So I have this wonderful friend named Caroline (oh, irony) who is currently living in China and who is, for lack of a more modern phrase, my “pen pal” of sorts.
We exchange emails pretty often, and so much of the time, I feel I work out my own heart in our correspondence. She is an incredibly smart, beautiful woman who has shared so much wisdom and encouragement with me. I have been struggling a lot lately, and she has such beautiful insight into my brokenness (sometimes, I feel like I should be paying her for therapy). This is a piece of our correspondence lately that I felt might be worth sharing, as the seasons are changing — literally for all, metaphorically for some.

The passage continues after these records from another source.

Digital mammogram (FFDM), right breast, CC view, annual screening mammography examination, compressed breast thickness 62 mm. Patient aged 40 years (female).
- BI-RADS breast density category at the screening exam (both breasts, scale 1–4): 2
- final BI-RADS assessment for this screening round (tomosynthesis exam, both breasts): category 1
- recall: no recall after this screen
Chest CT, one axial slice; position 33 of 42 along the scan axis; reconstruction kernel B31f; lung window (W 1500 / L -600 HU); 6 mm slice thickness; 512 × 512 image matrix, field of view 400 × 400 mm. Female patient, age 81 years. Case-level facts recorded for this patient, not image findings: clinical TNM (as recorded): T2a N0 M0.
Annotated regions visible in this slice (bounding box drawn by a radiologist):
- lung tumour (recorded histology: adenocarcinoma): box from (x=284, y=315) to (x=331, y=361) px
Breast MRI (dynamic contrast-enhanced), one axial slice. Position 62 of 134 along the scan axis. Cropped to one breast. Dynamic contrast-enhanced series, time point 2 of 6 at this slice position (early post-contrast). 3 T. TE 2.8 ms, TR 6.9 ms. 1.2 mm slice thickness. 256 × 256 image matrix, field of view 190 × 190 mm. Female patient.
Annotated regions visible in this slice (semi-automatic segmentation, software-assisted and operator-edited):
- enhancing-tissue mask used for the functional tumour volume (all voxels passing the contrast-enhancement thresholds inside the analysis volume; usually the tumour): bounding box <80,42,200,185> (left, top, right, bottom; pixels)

Her: “My mind keeps wandering to the beginning of Ecclesiastes where it talks about seasons. A time to reap, a time to sow, a time to be born, a time to die…all of that. God is the one who brings about the seasons in His time. Caroline, I am convinced that love will bloom in your life. God will choose when that season will begin, and that’s what makes it the most beautiful.”
Me: “It’s funny when I look back on the last few years of my life, and see that nothing has turned out like I expected it to — it has all been so much better. Sometimes “better,” in that I have enjoyed it more, and sometimes simply “better” for me, even though it has hurt. You are so right, friend — we are so much smaller than our seasons, and in our finite smallness, we could never hope to control them. All we can see is the snowflakes, the buds on the trees, or the hearty crunch of falling leaves under our feet. But we are guided by a God that can cradle the air streams, the patterns of the stars, and the currents of the oceans in His palm. He can see how the seasons need to change in a perfect rhythm — He knows when enough snowflakes or buds or leaves are really enough, and when it is time for the music to change beat.”